Vivere in un mondo fittizio (videogame, realtà virtuale, semplice fantasia, tecniche per i sogni lucidi, etc.) ha innumerevoli vantaggi: libertà totale, avventure fantastiche, esperienze impossibili nella vita di tutti i giorni, etc.
Allora ci trasferiamo tutti in un mondo immaginario? No, decisamente no. Ma perchè no? Lo scopo di questo breve scritto è quello di provare a delineare un'ipotesi di lavoro sull'idea che ciò che ci trattiene dal vivere in un mondo virtuale sia un ragionamento debole e pregiudiziale. Vediamolo:
“Per quanto un mondo virtuale possa essere perfettamente realistico, finanche indistinguibile dalla realtà, esso non è reale come quello che esperiamo normalmente attorno a noi.”
Il filosofo Immanuel Kant ha cambiato il corso del pensiero umano introducendo un'importantissima distinzione: quella tra noumeno e fenomeno. Non possiamo mai entrare in contatto con una sedia per quel che è, ma per quel che viene generato dalla nostra mente sulla base degli input inviati dai nostri sensi colpiti dalla sedia. Una sedia vista da una farfalla o da un batterio è qualcosa di completamente diverso dalla sedia vista da noi, ma nessuna delle tre percezioni è sbagliata: semplicemente esse sono “fenomeni” ovvero: le versioni percepite della cosa. La cosa in sé è il “noumeno”, che è inconoscibile da qualsiasi essere, il quale può rapportarsi unicamente con dei fenomeni. Se questa conquista del pensiero ha gettato nello sconcerto la filosofia occidentale castrando per sempre la pretesa di giungere alla “verità”, alla “realtà” in sé stesse (per principio le cose in sé sono inconoscibili), essa, paradossalmente, ci ha liberati dal bisogno della realtà. Nulla di ciò che speriamo si può definire propriamente reale, ma tutto viene declassato a mero prodotto delle nostre menti con i dati provenienti dai nostri sensi, che mai può vantare i galloni di “vero”. Dunque tra il mondo reale e quelli virtuali questa differenza di principio, in effetti non esiste: entrambi NON sono il mondo dei noumeni.
Si può obbiettare:
“Te la cavi bene con la retorica, ma non mi convincerai a vivere in un mondo simulato.”
Probabilmente ci vivi già e non lo sai. Il filosofo svedese contemporaneo Nick Bostrom, attuale direttore del The Future of Humanity Institute presso l'Università di Oxford, sostiene con un'argomentazione difficilmente attaccabile che viviamo in un mondo virtuale generato digitalmente.
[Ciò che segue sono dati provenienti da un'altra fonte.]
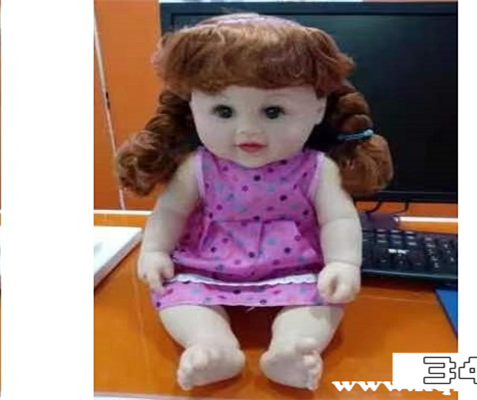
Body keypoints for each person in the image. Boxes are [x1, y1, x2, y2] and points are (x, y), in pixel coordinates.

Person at [116, 12, 393, 391]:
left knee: (319, 302)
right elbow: (170, 211)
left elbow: (339, 220)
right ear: (192, 107)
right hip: (206, 266)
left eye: (273, 111)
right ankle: (210, 345)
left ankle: (292, 349)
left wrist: (343, 262)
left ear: (318, 109)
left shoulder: (318, 169)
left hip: (294, 268)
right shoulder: (197, 167)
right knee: (178, 297)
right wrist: (154, 251)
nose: (247, 130)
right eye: (223, 111)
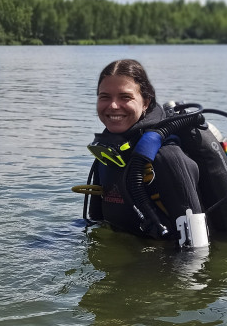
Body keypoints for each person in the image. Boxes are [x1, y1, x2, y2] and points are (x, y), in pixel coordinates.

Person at [87, 59, 204, 242]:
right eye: (105, 97)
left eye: (125, 97)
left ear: (146, 103)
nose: (113, 106)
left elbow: (197, 249)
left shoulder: (167, 158)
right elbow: (96, 223)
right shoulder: (108, 154)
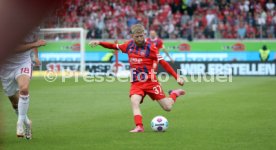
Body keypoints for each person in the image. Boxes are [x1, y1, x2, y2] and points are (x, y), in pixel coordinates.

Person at [89, 24, 185, 133]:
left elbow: (163, 63)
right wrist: (99, 43)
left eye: (141, 36)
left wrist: (177, 77)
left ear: (144, 34)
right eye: (137, 36)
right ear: (132, 36)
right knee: (134, 101)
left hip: (151, 82)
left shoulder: (151, 48)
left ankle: (174, 94)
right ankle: (139, 126)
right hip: (137, 83)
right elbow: (113, 46)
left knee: (167, 107)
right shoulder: (128, 45)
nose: (139, 38)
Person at [0, 28, 46, 139]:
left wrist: (35, 56)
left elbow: (35, 40)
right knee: (14, 103)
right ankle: (27, 123)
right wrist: (35, 44)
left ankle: (20, 123)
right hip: (5, 67)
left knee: (24, 89)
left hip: (23, 63)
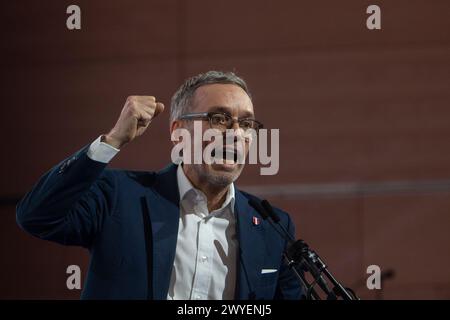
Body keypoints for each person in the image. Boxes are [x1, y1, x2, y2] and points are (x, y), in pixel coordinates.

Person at [16, 71, 304, 300]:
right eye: (219, 119)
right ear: (179, 133)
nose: (236, 134)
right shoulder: (118, 196)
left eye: (247, 123)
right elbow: (37, 216)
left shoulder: (272, 226)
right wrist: (113, 140)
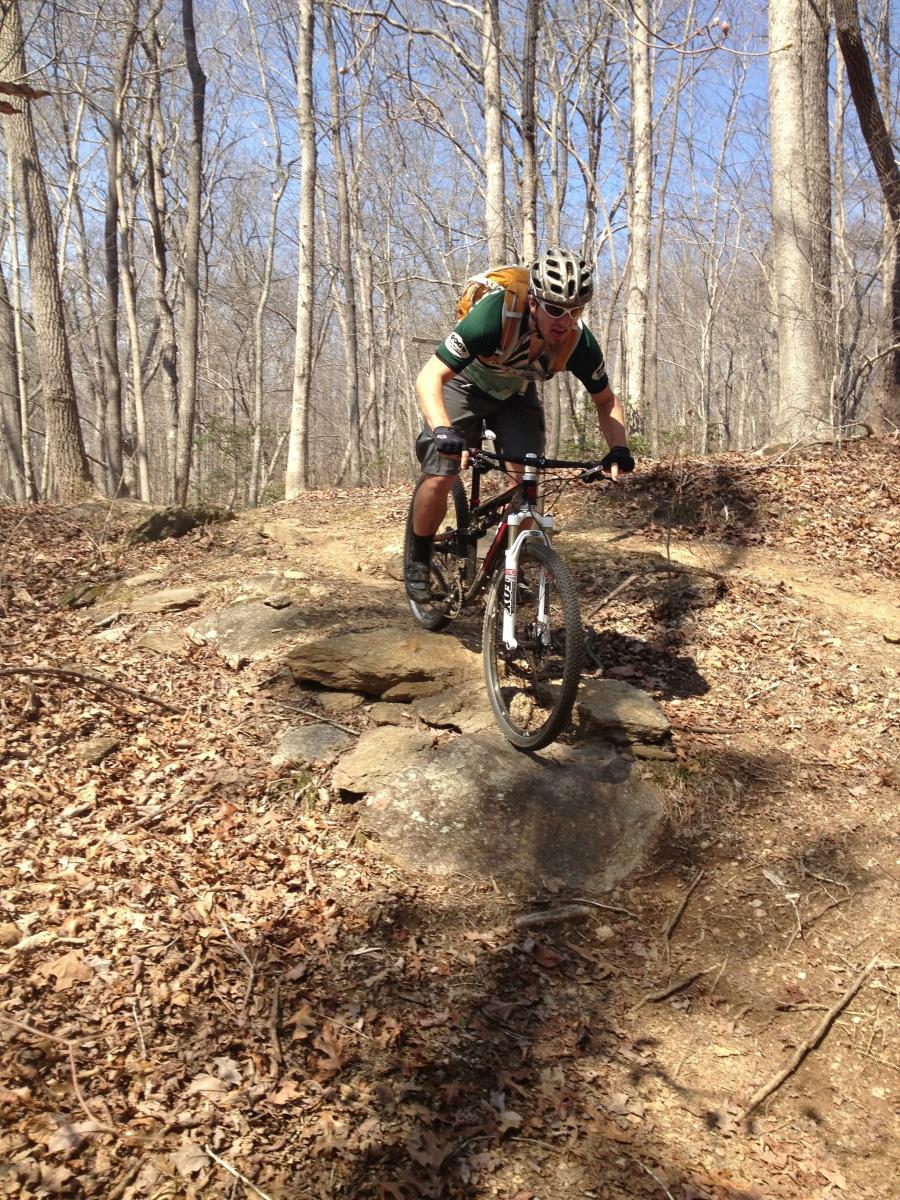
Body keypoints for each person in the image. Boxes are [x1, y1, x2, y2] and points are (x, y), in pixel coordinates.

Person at [406, 246, 635, 602]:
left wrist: (618, 448)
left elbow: (606, 401)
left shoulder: (579, 343)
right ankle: (418, 557)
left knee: (528, 481)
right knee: (441, 473)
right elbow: (429, 377)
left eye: (575, 311)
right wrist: (442, 429)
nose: (564, 321)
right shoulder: (493, 317)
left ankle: (513, 565)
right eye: (555, 310)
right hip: (464, 385)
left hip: (515, 393)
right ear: (533, 303)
La sua idea può enunciarsi come segue: quando una società giunge ad un certo livello di evoluzione tecnologica, ha la possibilità di creare artificial life estremamente ben fatta e realistica per simulare le proprie origini o per esperimenti di varia natura o semplicemente a scopo ludico. Una società del genere genererà talmente tanti universi virtuali, che il numero degli esseri simulati sarà così tanto superiore a quello di quelli reali, che la probabilità che tu che leggi sia uno di quelli “reali” è trascurabile, per approssimazione, nulla.
Il ragionamento è ferreo, ma lo stesso Bostrom contempla un caso (uno ed uno solo) in cui questo scenario non si verifica. Se esiste una sorta di regola implicita nello sviluppo delle società, per la quale una comunità si autodistrugge (con le guerre, l'inquinamento o altro) prima di essere arrivata alla capacità di generare universi virtuali, questa schiacciante sproporzione tra esseri fittizi ed esseri “reali” non si viene a creare. Chi scrive ritiene fortemente irrealistica questa seconda ipotesi, ma ovviamente potrebbe sempre essere vera. Questo scenario è estremamente deprimente e letteralmente getta una luce lugubre ed apocalittica sul progresso umano.
Per cui delle due l'una: o viviamo in un mondo simulato oppure in un mondo privo di domani e stiamo compiendo attività rigorosamente prive di scopo. Se viviamo in un universo fittizio, allora forse meglio entrare in una simulazione nella simulazione, ma che almeno abbiamo deciso noi e non un altro essere. Se, al contrario, sapessi di vivere in un mondo senza futuro, vorrei solo scappare da una realtà così disperata, rifugiandomi in un mondo virtuale.